Islamabad.– Las devastadoras lluvias monzónicas que golpean a Pakistán desde finales de junio han desencadenado una emergencia humanitaria de gran escala. Según datos de la Autoridad Nacional de Gestión de Desastres (NDMA), el saldo mortal asciende ya a 884 personas fallecidas y más de 1,100 heridas, mientras decenas de localidades permanecen bajo el agua.
La situación se ha vuelto especialmente crítica en la provincia de Punjab, donde el desbordamiento de los ríos Chenab, Ravi y Sutlej ha provocado inundaciones masivas, afectando tanto zonas agrícolas como urbanas. Aunque la provincia de Khyber Pakhtunkhwa, en el noroeste, registra el mayor número de víctimas con 489 muertes, Punjab ha emergido como el nuevo epicentro de la catástrofe, con 223 fallecidos en los últimos días.
Emergencia agravada por disputas transfronterizas
En medio del desastre natural, surge también una crisis diplomática. Las autoridades paquistaníes acusan a la India de liberar grandes volúmenes de agua desde varias de sus presas, lo que habría incrementado abruptamente el caudal de los ríos compartidos. Esto ha intensificado las inundaciones en suelo paquistaní, generando tensiones en una relación ya frágil.

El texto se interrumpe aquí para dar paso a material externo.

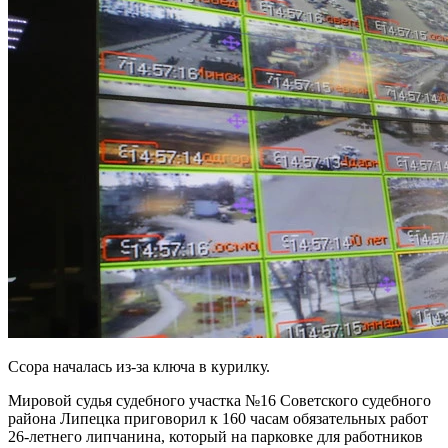
Ссора началась из-за ключа в курилку.
Мировой судья судебного участка №16 Советского судебного
района Липецка приговорил к 160 часам обязательных работ
26-летнего липчанина, который на парковке для работников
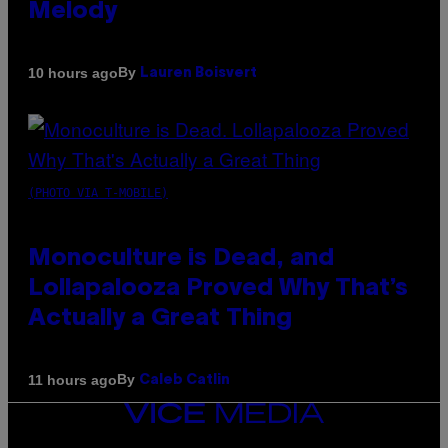
Melody
By
10 hours ago
Lauren Boisvert
(PHOTO VIA T-MOBILE)
Monoculture is Dead, and
Lollapalooza Proved Why That’s
Actually a Great Thing
By
11 hours ago
Caleb Catlin
VICE
MEDIA
INSTAGRAM
TIKTOK
YOUTUBE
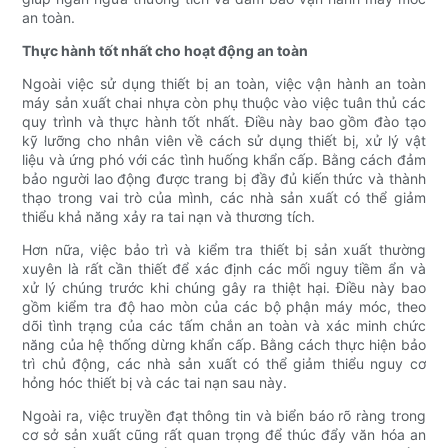
an toàn.
Thực hành tốt nhất cho hoạt động an toàn
Ngoài việc sử dụng thiết bị an toàn, việc vận hành an toàn
máy sản xuất chai nhựa còn phụ thuộc vào việc tuân thủ các
quy trình và thực hành tốt nhất. Điều này bao gồm đào tạo
kỹ lưỡng cho nhân viên về cách sử dụng thiết bị, xử lý vật
liệu và ứng phó với các tình huống khẩn cấp. Bằng cách đảm
bảo người lao động được trang bị đầy đủ kiến ​​thức và thành
thạo trong vai trò của mình, các nhà sản xuất có thể giảm
thiểu khả năng xảy ra tai nạn và thương tích.
Hơn nữa, việc bảo trì và kiểm tra thiết bị sản xuất thường
xuyên là rất cần thiết để xác định các mối nguy tiềm ẩn và
xử lý chúng trước khi chúng gây ra thiệt hại. Điều này bao
gồm kiểm tra độ hao mòn của các bộ phận máy móc, theo
dõi tình trạng của các tấm chắn an toàn và xác minh chức
năng của hệ thống dừng khẩn cấp. Bằng cách thực hiện bảo
trì chủ động, các nhà sản xuất có thể giảm thiểu nguy cơ
hỏng hóc thiết bị và các tai nạn sau này.
Ngoài ra, việc truyền đạt thông tin và biển báo rõ ràng trong
cơ sở sản xuất cũng rất quan trọng để thúc đẩy văn hóa an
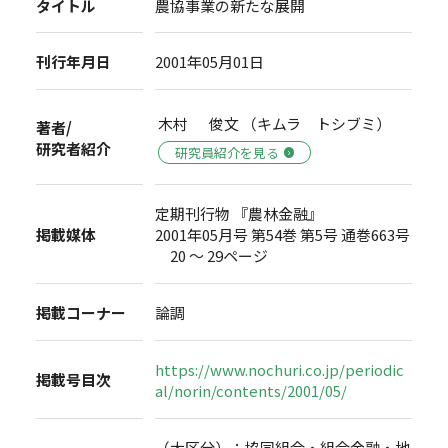
タイトル
農協事業の新たな展開
刊行年月日
2001年05月01日
木村 俊文 （キムラ トシブミ）
著者/
研究者紹介
研究員紹介を見る
定期刊行物 『農林金融』
掲載媒体
2001年05月号 第54巻 第5号 通巻663号
20 ～ 29ページ
掲載コーナー
論調
https://www.nochuri.co.jp/periodic
掲載号目次
al/norin/contents/2001/05/
（大区分）：協同組合・組合金融・地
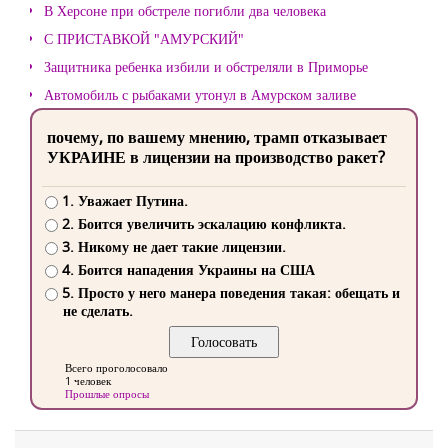
В Херсоне при обстреле погибли два человека
С ПРИСТАВКОЙ "АМУРСКИЙ"
Защитника ребенка избили и обстреляли в Приморье
Автомобиль с рыбаками утонул в Амурском заливе
почему, по вашему мнению, трамп отказывает
УКРАИНЕ в лицензии на производство ракет?
1. Уважает Путина.
2. Боится увеличить эскалацию конфликта.
3. Никому не дает такие лицензии.
4. Боится нападения Украины на США
5. Просто у него манера поведения такая: обещать и
не сделать.
Всего проголосовало
1 человек
Прошлые опросы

La denuncia llega poco después de un reciente choque armado entre ambas naciones y de que Nueva Delhi suspendiera de forma unilateral el Tratado de Aguas del Indo, un pacto histórico mediado por el Banco Mundial en 1960 que había logrado mantenerse vigente pese a conflictos anteriores.
Un país que sufre las consecuencias del cambio climático
Este nuevo desastre pone de relieve la vulnerabilidad de Pakistán ante el cambio climático, a pesar de ser responsable de menos del 1% de las emisiones globales. El país ha sido testigo de fenómenos meteorológicos cada vez más extremos en los últimos años: sequías prolongadas, olas de calor intensas y lluvias torrenciales que golpean sin tregua a una población ya en condiciones precarias.
Las autoridades mantienen alertas “muy altas” y “extremadamente altas” en distintas zonas del este del país, mientras se teme que nuevos episodios de lluvia agraven aún más la situación.